I'll be interested in finding out what they are but I had to tell you your photos are amazing!


----------



## taydeko

Sherillynn said:


> I'll be interested in finding out what they are but I had to tell you your photos are amazing!


Thanks, Sherillynn! These are the best pictures, of course. I took about 100. Aren't digital cameras great!

Ted


----------



## WillT

My guess is Pollen Wasp _Pseudomasaris_


----------



## Daniel Y

I would say they are hornets. but in a generic use of the word. the markings between the wings tell me they are some sort of hornet but I cannot say which one. I can say they are not the same as the western Hornet that we have here.

I identify them by the dorsal markings and have ot been able to find a good photo just yet but this may be close.


----------



## Daniel Y

This is the long yellow jacket. it is the closest thing I have been able to find. The patterns on the dorsal of the thorax are very specific to the Hornet as well as the marking on the abdomen. Close is really not good enough but it can sometimes be the case. very close to exact is what you are looking for. The eastern and Southern yellow jacket where also close.


----------



## Tazcan

Look like yellow jackets to me, them boogers like to sting me 5 at a time.


----------



## Tazcan

PS your photos arevery good, thanks for sharing!


----------



## BSAChris

Looks like a pollen wasp, as someone else has noted. A link with some pictures & info: http://bugguide.net/node/view/22272
Your photos are great. And the wasps have a unique "smiley face" on them - nifty!


----------



## taydeko

Thanks for the info! It sure looks like these are pollen wasps from the descriptions and the pictures you have provided.


----------



## WillT

Do you know what type of plant they are feeding on?


----------



## taydeko

WillT said:


> Do you know what type of plant they are feeding on?


I don't know. I have been told that it might be a scorpion flower, but looking that up on the intenet didn't show the same plant.
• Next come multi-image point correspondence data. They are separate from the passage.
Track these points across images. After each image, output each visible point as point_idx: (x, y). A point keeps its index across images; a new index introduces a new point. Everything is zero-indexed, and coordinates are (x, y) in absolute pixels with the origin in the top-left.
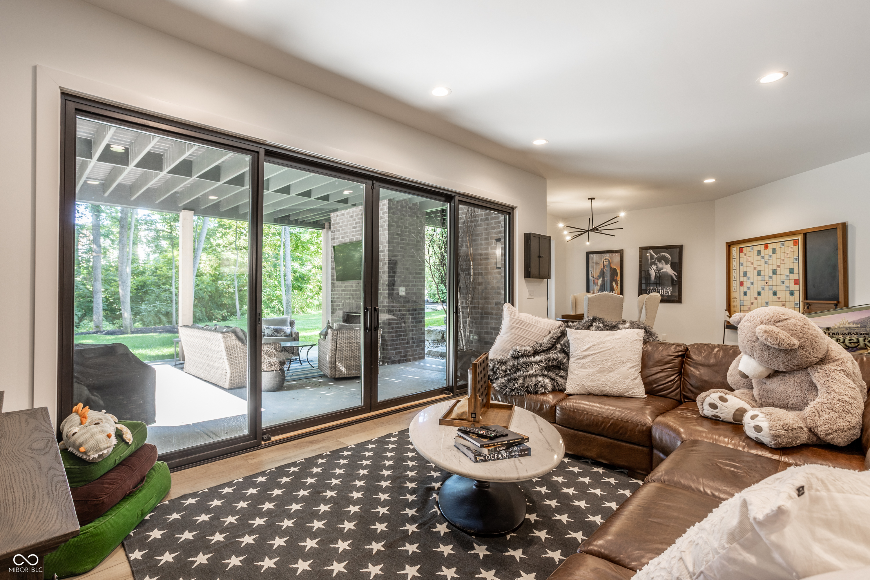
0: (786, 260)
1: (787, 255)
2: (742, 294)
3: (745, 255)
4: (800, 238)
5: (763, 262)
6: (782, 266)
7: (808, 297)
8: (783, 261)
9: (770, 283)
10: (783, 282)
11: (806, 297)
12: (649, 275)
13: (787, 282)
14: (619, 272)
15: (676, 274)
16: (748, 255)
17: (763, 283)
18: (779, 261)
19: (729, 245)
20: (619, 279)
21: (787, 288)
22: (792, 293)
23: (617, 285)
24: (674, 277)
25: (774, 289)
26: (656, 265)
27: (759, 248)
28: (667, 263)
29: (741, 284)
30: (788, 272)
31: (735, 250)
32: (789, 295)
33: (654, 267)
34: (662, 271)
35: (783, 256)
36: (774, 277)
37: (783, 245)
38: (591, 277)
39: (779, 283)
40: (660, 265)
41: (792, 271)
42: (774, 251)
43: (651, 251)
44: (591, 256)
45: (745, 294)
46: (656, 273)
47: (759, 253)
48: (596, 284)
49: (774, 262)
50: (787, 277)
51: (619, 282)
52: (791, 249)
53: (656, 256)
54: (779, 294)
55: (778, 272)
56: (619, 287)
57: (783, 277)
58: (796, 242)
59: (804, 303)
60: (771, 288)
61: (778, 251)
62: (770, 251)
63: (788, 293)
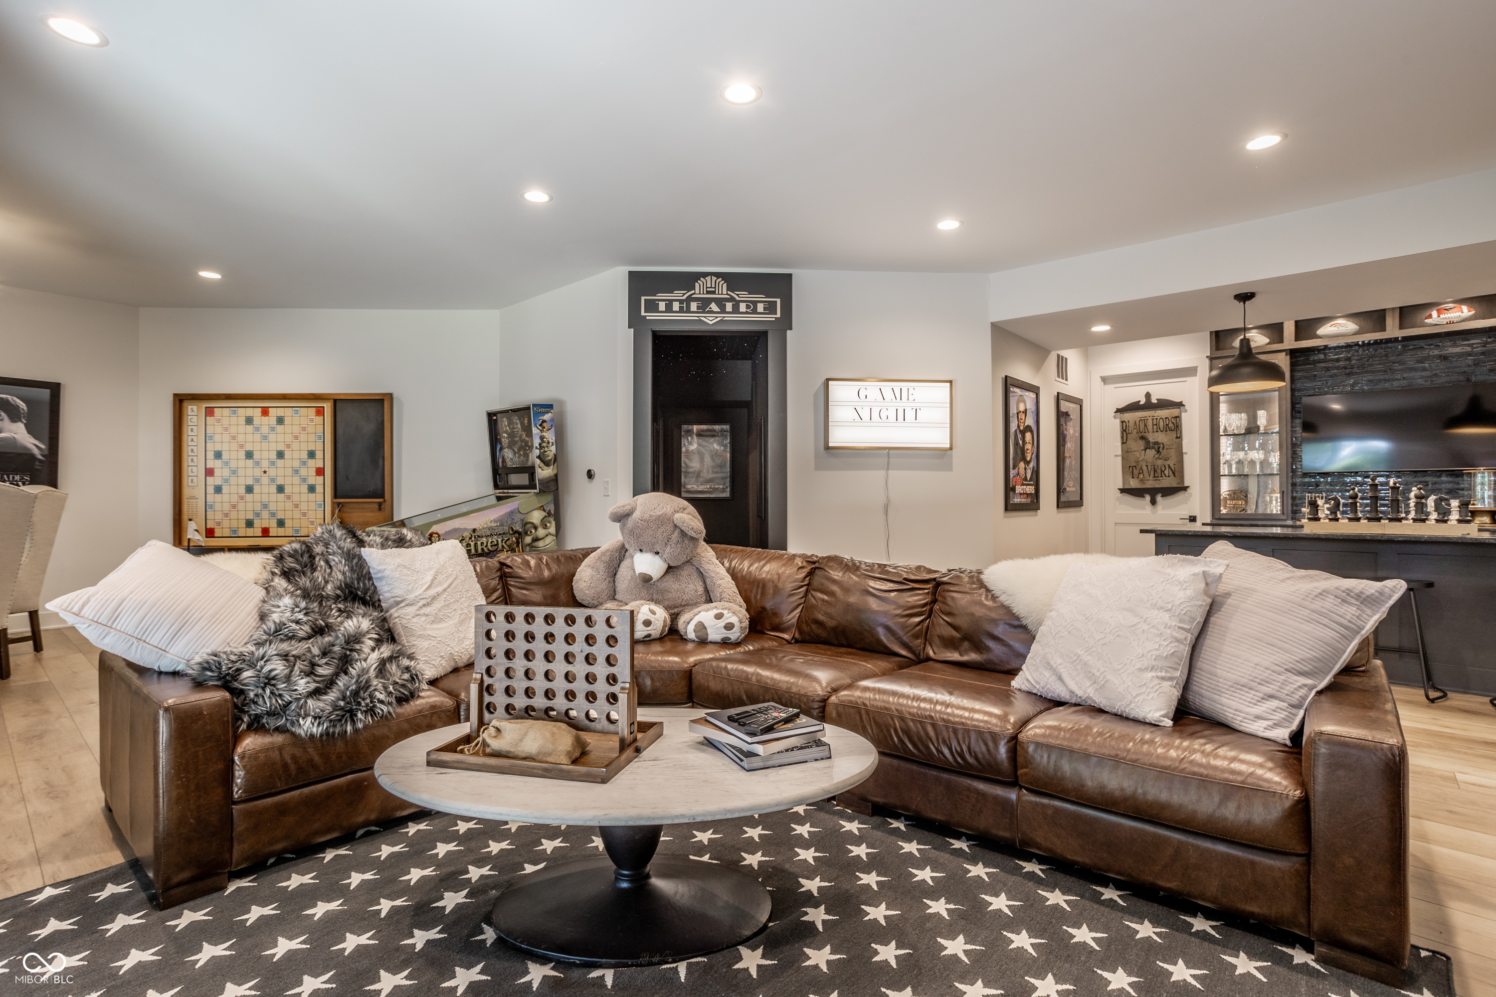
0: (303, 437)
1: (304, 429)
2: (211, 490)
3: (218, 421)
4: (328, 407)
5: (258, 437)
6: (295, 446)
7: (338, 494)
8: (296, 438)
9: (272, 472)
10: (296, 472)
11: (336, 495)
13: (303, 472)
16: (225, 422)
17: (258, 472)
18: (289, 438)
19: (180, 401)
21: (304, 480)
22: (312, 489)
24: (38, 452)
25: (280, 482)
27: (249, 412)
28: (14, 418)
29: (209, 472)
30: (304, 455)
31: (193, 411)
32: (306, 491)
35: (296, 430)
36: (280, 462)
37: (297, 413)
39: (289, 472)
41: (312, 454)
42: (280, 421)
45: (218, 490)
47: (249, 421)
49: (279, 438)
50: (304, 463)
52: (312, 420)
54: (288, 490)
55: (287, 454)
57: (296, 464)
58: (320, 412)
59: (333, 503)
60: (273, 480)
61: (287, 421)
62: (272, 420)
63: (305, 489)
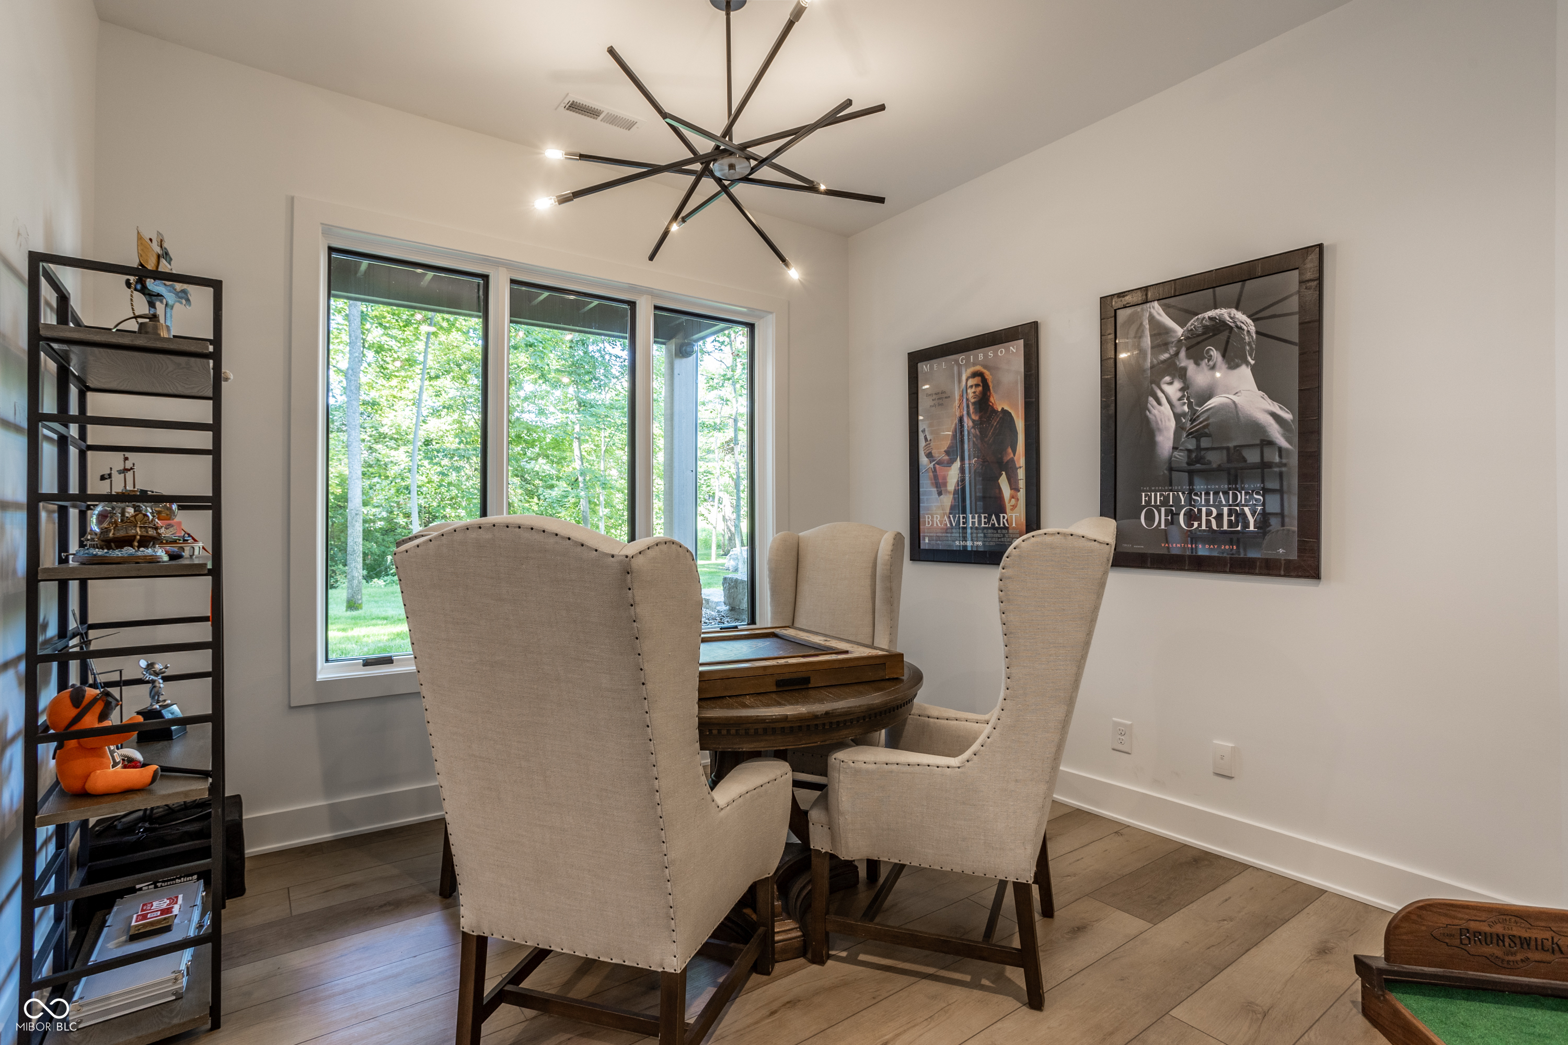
12: (1148, 431)
14: (1020, 425)
15: (1288, 416)
20: (1020, 460)
23: (1014, 487)
24: (1276, 433)
26: (1182, 374)
28: (1233, 359)
33: (1173, 389)
34: (1213, 402)
38: (923, 460)
40: (1200, 376)
43: (1156, 310)
44: (924, 367)
46: (1177, 417)
48: (940, 486)
51: (1021, 474)
53: (1179, 331)
56: (1022, 494)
I am still researching that.

Ted


----------



## ElBee

WillT said:


> My guess is Pollen Wasp _Pseudomasaris_


Great guess Will.

Those are indeed _Pseudomasaris_, and although I am not familiar with the flora of TX or NM, I would guess they are foraging on _Phacelia_.

The females have the shorter clubbed antennae and the males have the much longer antennae in the images.

Very cool bugs and great pictures.

Thanks for sharing.


----------



## sqkcrk

First off I'd say they are wasps and secondly they are beautiful. You take good photos. Thanks for Posting them.


----------



## ElBee

Yes, they are vespid wasps. These ones are weird cousins of the hornets. 



sqkcrk said:


> First off I'd say they are wasps and secondly they are beautiful. You take good photos. Thanks for Posting them.


----------